Text block:
-- BEGIN --
# New Guy



## FearRoback (Sep 9, 2007)

Whats Up Boys And Girls.. This Would be My First Post, So Here It Goes.

I'm Just A Normal guy. 29 Years Old A Home & Wife A Full Time Working For Chrysler.. Hay I'm Ford At Heart, Hell, As Long As The Keep Building Them Chrysler's I Always Have Work LOL. Halloween Is Nothing New To Me. In fact Its Better Then Christmas To Me. Got Out Of The Trick-O-Treat @ 15. Just People Stoped Giving Me Free Candy.. The Age Had To Have Been It. I Hope, Well I Am On The Ugly Side A little. LOL Oh Well. One Day I Was Walking Throu The Woods By My House And I Saw This Dude He Said He was Building A Walk Path For A Haunted Woods, And That Did It For Me, Loved it, Had My Own Little Show Scared People, I Loved It. The Next Year He Asked If I Would Help Him Do Up A Little House For A Haunted House, So Hell Yea. That As Well Was Fun, Did Another Haunted Woods At A loco Park. So I Got Alot Of Under My Belt. But Now Just I Take The Easy Life, I Build, And Help Run Security @ http://www.hauntedpontiac.com/ A 4 Story Haunted House.
So Looking Forward To Reading Some Post. And Making A Few..


----------



## Ms. Wicked (Nov 14, 2006)

Welcome!


----------



## HalloweenZombie (Jul 22, 2007)

You're just a normal guy? I'm sorry, you have the wrong forum. A certain amount of insanity is required to have fun here. We'll have you fixed up in no time. Welcome aboard!


----------



## EvilQueen1298 (Jul 27, 2007)

Welcome! I look forward to walking through the woods someday. That is only a dream where I live.
You're in the right place. We're all Halloween fanatics! It IS the best holiday of them all!


----------



## pyro (Oct 7, 2006)

FORD --- im sorry,hello & welcome anyway , could you please tell some one to make the pacifica a little bigger,


----------



## Vlad (Aug 2, 2005)

Welcome, we can always use some more Fear around here, lol.


----------



## ScareShack (May 26, 2006)

hello and welcome. seems like michigan has a lot of haunters.
you will like this place.

PYRO....have ya driven a ford lately?


----------



## Frighteners Entertainment (Jan 24, 2006)

Sweet, nice to see more local talent!


----------



## Ghostess (Aug 21, 2005)
-- END --
Work to be completed:
Could you write out the forum thread again between "Welcome, we can" and "a ford lately?", inclusive, swapping "haunters" for "pumpkin carvers"?

Extracted records:
-- BEGIN --
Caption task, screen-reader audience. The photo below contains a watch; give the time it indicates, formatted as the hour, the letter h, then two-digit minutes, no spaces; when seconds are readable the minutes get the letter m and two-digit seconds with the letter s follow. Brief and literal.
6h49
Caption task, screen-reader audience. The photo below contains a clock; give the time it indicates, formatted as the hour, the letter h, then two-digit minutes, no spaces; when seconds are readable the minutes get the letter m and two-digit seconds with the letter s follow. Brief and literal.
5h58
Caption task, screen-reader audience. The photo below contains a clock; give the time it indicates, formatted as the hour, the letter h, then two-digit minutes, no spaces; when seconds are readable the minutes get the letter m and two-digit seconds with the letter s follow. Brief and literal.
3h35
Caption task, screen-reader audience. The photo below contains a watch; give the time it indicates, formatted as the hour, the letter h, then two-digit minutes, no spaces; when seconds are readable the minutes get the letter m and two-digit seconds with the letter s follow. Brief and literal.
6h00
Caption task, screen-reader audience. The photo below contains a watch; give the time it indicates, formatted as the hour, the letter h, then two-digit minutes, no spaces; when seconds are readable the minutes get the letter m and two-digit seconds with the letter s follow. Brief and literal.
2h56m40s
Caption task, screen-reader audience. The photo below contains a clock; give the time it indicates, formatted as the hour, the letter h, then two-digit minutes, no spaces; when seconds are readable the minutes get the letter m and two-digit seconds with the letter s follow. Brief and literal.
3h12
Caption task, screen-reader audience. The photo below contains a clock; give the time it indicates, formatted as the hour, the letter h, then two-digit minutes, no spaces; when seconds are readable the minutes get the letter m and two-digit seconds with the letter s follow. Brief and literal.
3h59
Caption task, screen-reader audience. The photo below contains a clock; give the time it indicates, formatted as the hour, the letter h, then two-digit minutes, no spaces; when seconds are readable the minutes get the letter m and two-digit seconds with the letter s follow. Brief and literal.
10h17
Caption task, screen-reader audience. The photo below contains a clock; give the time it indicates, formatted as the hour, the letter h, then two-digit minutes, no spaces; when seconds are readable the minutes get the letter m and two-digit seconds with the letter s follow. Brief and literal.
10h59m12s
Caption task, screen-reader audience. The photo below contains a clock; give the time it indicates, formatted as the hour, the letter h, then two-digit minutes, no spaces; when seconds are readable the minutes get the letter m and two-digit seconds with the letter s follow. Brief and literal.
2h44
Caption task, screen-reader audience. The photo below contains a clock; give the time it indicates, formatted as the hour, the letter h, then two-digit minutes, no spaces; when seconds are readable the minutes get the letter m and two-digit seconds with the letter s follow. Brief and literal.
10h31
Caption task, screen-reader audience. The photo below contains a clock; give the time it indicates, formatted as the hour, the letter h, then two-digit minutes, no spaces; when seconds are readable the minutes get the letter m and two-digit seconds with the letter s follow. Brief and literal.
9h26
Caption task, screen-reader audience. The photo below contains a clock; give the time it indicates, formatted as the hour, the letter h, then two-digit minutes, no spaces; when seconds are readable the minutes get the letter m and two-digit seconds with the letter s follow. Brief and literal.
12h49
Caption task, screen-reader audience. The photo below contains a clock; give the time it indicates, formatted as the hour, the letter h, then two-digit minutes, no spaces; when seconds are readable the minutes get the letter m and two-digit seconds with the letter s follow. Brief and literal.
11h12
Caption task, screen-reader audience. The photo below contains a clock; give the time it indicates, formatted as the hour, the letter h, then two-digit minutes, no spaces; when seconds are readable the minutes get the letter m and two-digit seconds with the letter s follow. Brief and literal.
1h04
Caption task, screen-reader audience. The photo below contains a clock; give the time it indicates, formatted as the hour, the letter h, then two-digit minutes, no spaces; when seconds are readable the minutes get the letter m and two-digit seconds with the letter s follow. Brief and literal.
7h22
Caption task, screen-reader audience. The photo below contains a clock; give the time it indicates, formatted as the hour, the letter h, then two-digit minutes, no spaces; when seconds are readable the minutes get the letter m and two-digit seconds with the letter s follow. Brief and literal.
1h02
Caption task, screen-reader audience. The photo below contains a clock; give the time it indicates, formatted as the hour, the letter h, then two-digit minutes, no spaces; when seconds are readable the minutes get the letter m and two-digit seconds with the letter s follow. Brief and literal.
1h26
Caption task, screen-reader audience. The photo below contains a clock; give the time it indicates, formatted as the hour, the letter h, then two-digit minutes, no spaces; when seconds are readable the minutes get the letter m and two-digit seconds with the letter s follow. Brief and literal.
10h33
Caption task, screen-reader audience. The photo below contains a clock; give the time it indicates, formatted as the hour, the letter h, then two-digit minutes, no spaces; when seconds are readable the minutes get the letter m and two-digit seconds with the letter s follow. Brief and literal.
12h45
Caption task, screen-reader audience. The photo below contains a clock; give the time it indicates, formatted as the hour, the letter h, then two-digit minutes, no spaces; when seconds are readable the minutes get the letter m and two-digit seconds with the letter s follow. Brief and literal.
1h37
-- END --
Task answer:
Welcome, we can always use some more Fear around here, lol.


----------



## ScareShack (May 26, 2006)

hello and welcome. seems like michigan has a lot of pumpkin carvers.
you will like this place.

PYRO....have ya driven a ford lately?